#### YOUR GOAL
Pictures in the material below are to be left out, and only the lines from the line with "thumb mcp: (36, 236)" up to and including the line with "middle tip: (318, 371)" are to be written out exactly.
SOURCE MATERIAL Block Start
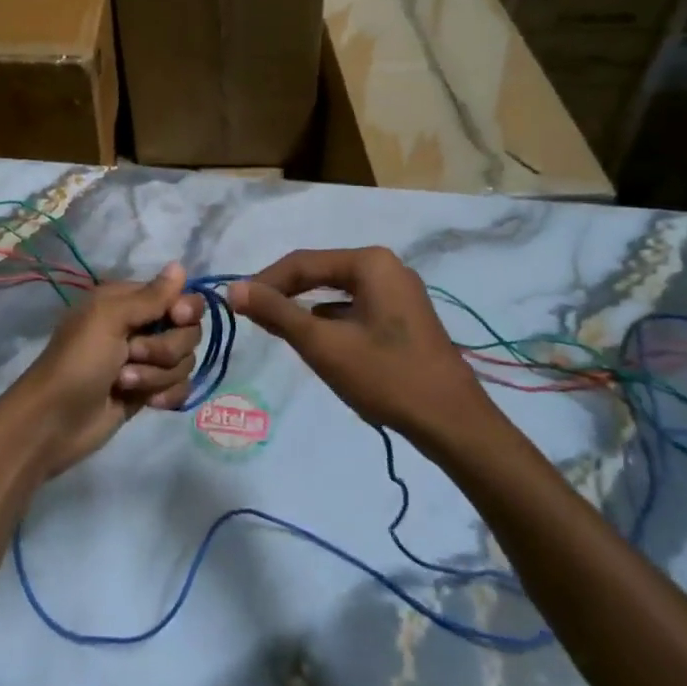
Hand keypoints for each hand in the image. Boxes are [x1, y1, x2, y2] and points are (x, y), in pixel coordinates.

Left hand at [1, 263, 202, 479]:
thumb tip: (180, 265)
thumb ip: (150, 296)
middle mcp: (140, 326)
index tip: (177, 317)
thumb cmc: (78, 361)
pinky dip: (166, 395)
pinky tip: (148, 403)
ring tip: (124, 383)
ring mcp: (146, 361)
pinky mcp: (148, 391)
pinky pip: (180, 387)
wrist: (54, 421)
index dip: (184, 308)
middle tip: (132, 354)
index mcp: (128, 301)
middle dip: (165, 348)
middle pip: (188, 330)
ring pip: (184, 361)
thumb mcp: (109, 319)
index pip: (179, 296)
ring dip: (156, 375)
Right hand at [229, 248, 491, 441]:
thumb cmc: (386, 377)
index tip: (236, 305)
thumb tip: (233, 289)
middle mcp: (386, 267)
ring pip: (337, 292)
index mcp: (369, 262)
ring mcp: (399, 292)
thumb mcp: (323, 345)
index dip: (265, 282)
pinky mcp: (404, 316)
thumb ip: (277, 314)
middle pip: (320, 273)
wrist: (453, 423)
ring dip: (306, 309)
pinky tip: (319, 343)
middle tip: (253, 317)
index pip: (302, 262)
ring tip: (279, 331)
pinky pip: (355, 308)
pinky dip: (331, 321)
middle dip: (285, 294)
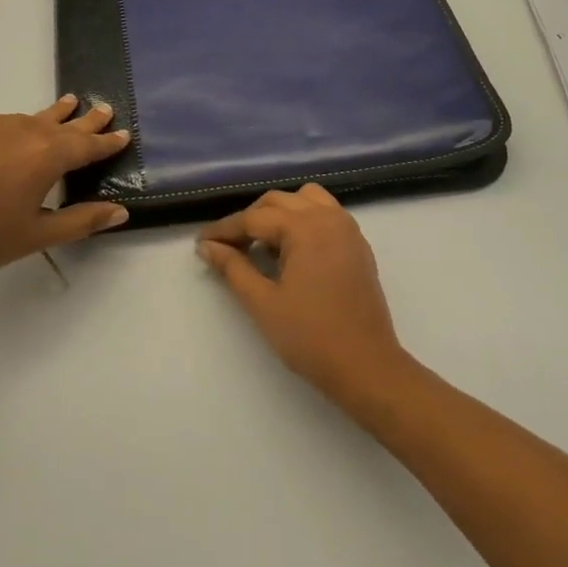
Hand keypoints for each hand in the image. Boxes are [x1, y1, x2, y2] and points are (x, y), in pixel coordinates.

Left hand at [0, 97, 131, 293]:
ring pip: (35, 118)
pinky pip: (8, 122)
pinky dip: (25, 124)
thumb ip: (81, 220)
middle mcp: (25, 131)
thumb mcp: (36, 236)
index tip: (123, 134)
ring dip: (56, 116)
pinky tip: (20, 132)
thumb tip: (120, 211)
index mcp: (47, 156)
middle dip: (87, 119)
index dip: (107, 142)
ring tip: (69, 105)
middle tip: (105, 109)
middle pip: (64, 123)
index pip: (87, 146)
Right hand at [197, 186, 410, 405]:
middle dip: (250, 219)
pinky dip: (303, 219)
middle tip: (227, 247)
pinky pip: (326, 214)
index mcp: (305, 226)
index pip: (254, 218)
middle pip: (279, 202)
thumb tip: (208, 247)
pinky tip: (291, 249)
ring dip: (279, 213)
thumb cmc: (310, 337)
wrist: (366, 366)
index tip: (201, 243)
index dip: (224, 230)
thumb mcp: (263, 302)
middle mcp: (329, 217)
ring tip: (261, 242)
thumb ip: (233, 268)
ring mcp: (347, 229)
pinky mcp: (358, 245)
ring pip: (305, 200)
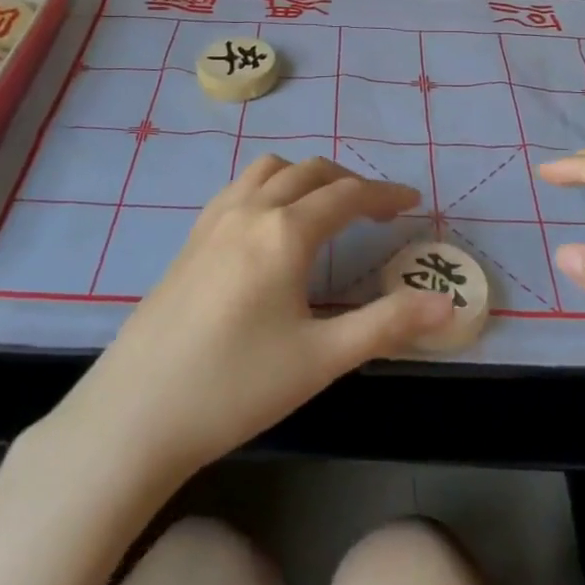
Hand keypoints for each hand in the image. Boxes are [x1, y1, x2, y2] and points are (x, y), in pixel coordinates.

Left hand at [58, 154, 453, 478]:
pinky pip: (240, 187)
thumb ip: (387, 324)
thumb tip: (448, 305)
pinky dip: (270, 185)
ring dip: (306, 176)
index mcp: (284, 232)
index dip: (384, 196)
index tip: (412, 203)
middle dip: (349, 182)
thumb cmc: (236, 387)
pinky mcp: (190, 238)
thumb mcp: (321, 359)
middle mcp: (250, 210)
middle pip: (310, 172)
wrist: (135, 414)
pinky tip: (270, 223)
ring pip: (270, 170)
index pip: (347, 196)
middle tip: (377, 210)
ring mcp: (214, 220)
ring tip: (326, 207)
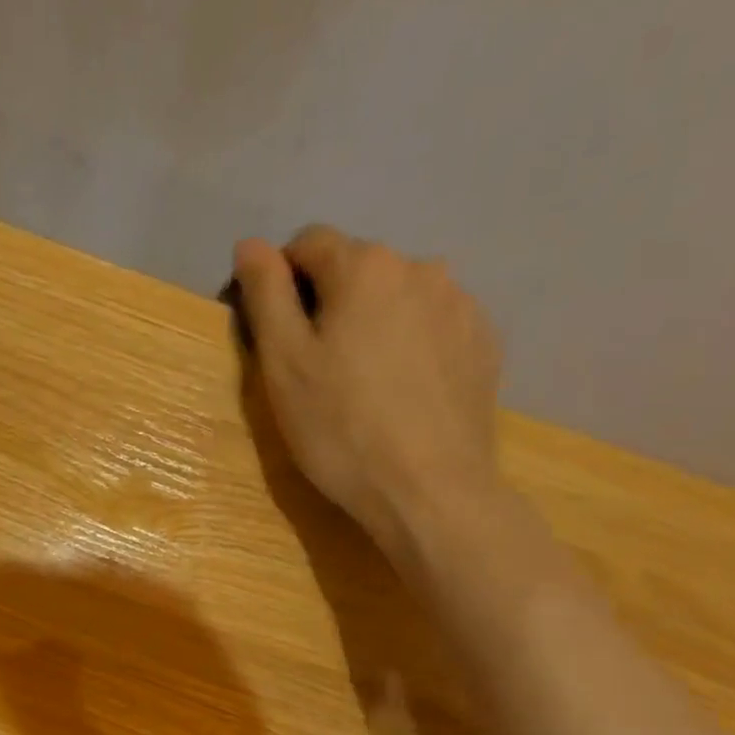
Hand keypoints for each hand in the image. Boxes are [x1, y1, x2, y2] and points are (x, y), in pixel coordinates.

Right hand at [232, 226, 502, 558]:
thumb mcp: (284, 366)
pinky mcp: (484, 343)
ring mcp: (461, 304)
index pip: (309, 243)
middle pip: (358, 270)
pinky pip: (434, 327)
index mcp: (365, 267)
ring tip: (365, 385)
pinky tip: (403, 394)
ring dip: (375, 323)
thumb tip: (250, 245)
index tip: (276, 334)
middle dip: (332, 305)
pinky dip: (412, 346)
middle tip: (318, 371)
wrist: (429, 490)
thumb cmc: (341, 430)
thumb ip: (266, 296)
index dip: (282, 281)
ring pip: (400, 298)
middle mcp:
SOURCE MATERIAL Block End
#### RESULT
thumb mcp: (36, 236)
index tip: (123, 134)
ring dip: (56, 116)
pinky tip: (20, 132)
thumb tip: (120, 211)
index mcp: (47, 156)
middle dip: (87, 119)
index dip: (107, 142)
ring tip: (69, 105)
middle tip: (105, 109)
middle pip: (64, 123)
index pip: (87, 146)
Right hand at [197, 186, 410, 405]:
middle dip: (250, 219)
pinky dip: (303, 219)
middle tip: (227, 247)
pinky pip: (326, 214)
index mcp: (305, 226)
index pip: (254, 218)
middle pip: (279, 202)
thumb tip: (208, 247)
pinky tip: (291, 249)
ring dip: (279, 213)
thumb cmc: (310, 337)
wrist: (366, 366)
index tip: (201, 243)
index dip: (224, 230)
thumb mcp: (263, 302)
middle mcp: (329, 217)
ring tip: (261, 242)
thumb ip: (233, 268)
ring mcp: (347, 229)
pinky mcp: (358, 245)
ring pip: (305, 200)
Hand keypoints for each hand in the image. Boxes are [x1, y1, x2, y2] and points are (x, y), in pixel coordinates.

Left hand at [58, 154, 453, 478]:
pinky pip: (240, 187)
thumb ip: (387, 324)
thumb tip: (448, 305)
pinky dip: (270, 185)
ring dip: (306, 176)
index mcp: (284, 232)
index dip: (384, 196)
index tip: (412, 203)
middle dip: (349, 182)
thumb cmc: (236, 387)
pinky mcp: (190, 238)
thumb mcp: (321, 359)
middle mcp: (250, 210)
middle pip: (310, 172)
wrist: (135, 414)
pinky tip: (270, 223)
ring pip: (270, 170)
index pip: (347, 196)
middle tip: (377, 210)
ring mcp: (214, 220)
ring tip: (326, 207)
Hand keypoints for each hand in the image. Boxes are [x1, y1, x2, y2] and points are (x, y), in pixel coordinates.

Right hand at [232, 226, 502, 558]:
thumb mcp: (284, 366)
pinky mcp: (484, 343)
ring mcp: (461, 304)
index pip: (309, 243)
middle pip: (358, 270)
pinky pip: (434, 327)
index mcp: (365, 267)
ring tip: (365, 385)
pinky tip: (403, 394)
ring dip: (375, 323)
thumb tip: (250, 245)
index tip: (276, 334)
middle dip: (332, 305)
pinky dip: (412, 346)
middle tip: (318, 371)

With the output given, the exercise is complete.